1. Asegurar el abastecimiento alimentario

2. Proteger los suelos, aguas y bosques

3. Democratizar el acceso a la tierra y a las infraestructuras de transporte para estabilizar a las poblaciones rurales y urbanas, en particular las más vulnerables

4. Articular a las regiones productoras con los centros de consumo y los mercados en las fronteras.

Un ordenamiento social y territorial que fortalezca las articulaciones entre las distintas modalidades de organización productiva, incluyendo las empresas agrícolas y agroindustriales, medianos productores, comunidades y zonas de reserva campesina.

Cuando hablamos de una paz duradera hablamos de la coexistencia de formas de vida diferentes. Los campesinos, sean afro-descendientes o indígenas no tienen por qué hacer suyas la ética, las relaciones sociales, las prácticas del consumo de una sociedad que ha llegado a lo que ha llegado nuestra sociedad, cuyos valores y prácticas hoy son rechazadas por millones de seres humanos a lo largo y ancho del mundo entero.

La lectura de los antecedentes de las comunidades campesinas pone en evidencia que, a pesar de la intensa guerra desatada contra ellas, han podido sobrevivir, han podido sostenerse como campesinos en tanto sean comunidad; pero para ser comunidad necesitan un espacio, han de construir un territorio en el cual establecer sus vínculos familiares, sociales, culturales. Y esto es así desde las veredas, desde las “trochas”, desde cualquiera de las formas de asentamiento que ellos han desarrollado en su historia y en su historia particular en nuestro país.

Vistas desde esta perspectiva, las reservas campesinas expresan una forma de localización, de estabilización, de arraigo, de una comunidad; no de campesinos aislados a los que se pretende debilitar, acomodar a las necesidades temporales de mano de obra, a la producción de determinados bienes.

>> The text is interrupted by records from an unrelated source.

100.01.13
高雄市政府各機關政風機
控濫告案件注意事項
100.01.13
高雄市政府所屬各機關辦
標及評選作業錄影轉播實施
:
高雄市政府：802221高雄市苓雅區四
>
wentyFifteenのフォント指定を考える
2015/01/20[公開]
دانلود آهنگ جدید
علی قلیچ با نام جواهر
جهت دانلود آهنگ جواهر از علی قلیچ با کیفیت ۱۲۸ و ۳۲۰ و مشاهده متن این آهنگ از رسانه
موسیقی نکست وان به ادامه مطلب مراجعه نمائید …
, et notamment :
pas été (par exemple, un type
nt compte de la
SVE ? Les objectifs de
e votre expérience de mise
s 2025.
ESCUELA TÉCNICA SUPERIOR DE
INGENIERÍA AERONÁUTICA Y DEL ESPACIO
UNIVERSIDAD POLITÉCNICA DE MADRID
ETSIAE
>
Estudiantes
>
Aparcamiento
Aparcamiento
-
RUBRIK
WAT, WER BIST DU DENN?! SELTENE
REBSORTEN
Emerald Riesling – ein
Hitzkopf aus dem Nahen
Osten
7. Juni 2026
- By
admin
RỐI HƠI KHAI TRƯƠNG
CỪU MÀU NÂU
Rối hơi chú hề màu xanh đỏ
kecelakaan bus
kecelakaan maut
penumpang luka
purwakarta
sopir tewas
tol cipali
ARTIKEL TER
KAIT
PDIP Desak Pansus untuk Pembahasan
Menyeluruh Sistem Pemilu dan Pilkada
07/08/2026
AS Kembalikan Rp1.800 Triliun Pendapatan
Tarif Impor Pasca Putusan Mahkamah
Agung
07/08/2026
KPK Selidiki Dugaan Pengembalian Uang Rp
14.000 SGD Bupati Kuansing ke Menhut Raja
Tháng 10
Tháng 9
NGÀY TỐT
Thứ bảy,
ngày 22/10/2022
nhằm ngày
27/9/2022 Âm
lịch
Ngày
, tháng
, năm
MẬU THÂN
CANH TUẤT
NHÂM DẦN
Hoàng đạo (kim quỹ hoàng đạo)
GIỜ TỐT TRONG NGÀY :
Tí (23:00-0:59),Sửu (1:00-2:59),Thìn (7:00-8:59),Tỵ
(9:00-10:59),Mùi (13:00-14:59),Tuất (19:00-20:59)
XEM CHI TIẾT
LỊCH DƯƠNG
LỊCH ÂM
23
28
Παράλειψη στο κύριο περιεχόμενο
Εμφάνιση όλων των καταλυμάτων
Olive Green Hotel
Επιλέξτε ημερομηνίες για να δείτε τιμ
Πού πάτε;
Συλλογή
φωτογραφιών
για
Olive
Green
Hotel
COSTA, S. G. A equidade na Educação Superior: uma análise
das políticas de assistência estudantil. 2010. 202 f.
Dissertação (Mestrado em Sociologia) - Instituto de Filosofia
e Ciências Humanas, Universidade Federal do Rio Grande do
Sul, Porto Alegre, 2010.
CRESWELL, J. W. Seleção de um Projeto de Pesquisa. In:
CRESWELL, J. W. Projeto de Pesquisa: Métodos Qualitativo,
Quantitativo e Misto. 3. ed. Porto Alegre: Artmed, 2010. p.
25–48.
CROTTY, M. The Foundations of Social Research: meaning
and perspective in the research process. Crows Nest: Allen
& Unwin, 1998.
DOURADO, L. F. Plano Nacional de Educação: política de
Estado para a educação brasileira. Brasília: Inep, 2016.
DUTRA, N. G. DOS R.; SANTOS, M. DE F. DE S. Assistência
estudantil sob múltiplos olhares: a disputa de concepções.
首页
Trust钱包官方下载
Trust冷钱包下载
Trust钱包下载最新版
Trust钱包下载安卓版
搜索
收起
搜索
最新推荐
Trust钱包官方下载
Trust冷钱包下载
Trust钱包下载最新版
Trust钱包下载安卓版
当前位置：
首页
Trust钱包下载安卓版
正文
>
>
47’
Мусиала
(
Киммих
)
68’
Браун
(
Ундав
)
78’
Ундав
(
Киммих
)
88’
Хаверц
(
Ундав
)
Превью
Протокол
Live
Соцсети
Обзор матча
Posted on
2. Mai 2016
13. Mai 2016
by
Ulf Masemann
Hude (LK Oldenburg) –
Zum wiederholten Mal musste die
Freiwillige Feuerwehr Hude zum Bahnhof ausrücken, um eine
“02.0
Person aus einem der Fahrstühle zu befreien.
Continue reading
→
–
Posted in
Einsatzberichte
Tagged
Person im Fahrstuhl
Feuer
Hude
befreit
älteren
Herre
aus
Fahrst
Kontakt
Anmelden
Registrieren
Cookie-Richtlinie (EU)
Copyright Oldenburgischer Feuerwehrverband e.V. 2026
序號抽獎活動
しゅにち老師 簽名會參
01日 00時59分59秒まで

En estos asentamientos viven, se reproducen socialmente, resisten a su liquidación y descomposición. Son asentamientos construidos más sobre principios de cooperación que de competencia. Por eso se les persigue, más cuando la esencia del régimen económico dominante pretende que todas las relaciones entre las personas estén guiadas por la competencia.

Algo nos debe enseñar el hecho de que luego de las peores épocas de persecución la iniciativa pasó de las primeras tres o cuatro establecidas en el proyecto piloto a las más de 30 que buscan su reconocimiento como corresponde a la Ley.

El país se enorgullece de su gran diversidad biológica y aún de su megadiversidad, pero la dirigencia nacional no acepta la diversidad de maneras de ser y de pensar: acostumbrémonos que los campesinos, sus formas de relacionarse, sus acervos culturales y demás manifestaciones de vida también forman parte de nuestra riqueza. Nuestras posibilidades de paz real están dadas por la posibilidad de aceptación de estas otras formas de existencia. Su negación o la pretensión de someterlas para homogeneizarlas no conducen a otra cosa que a la perpetuación de la guerra.

Podemos coexistir: las experiencias construidas hasta ahora muestran las capacidades de las comunidades para articularse con los mercados, con otras formas de organización económica empresarial e incluso con mercados internacionales. Se trata de que el estado facilite estas formas de articulación y no se pretenda someterlas a las condiciones de vida y de trabajo que nos han mostrado los desarrollos ya conocidos de las grandes empresas.

Apreciados asistentes: abrir el espacio al reconocimiento de los territorios campesinos, a la posibilidad de que sus distintas manifestaciones como resguardos, territorios de comunidades afrodescendientes, reservas campesinas y otra formas que se den puedan coexistir con la sociedad mayor, a que resuelvan entre ellas sus diferencias sin imponerles pretendidas “soluciones” desde la lógica de las ganancias, es abrir el espacio a la paz.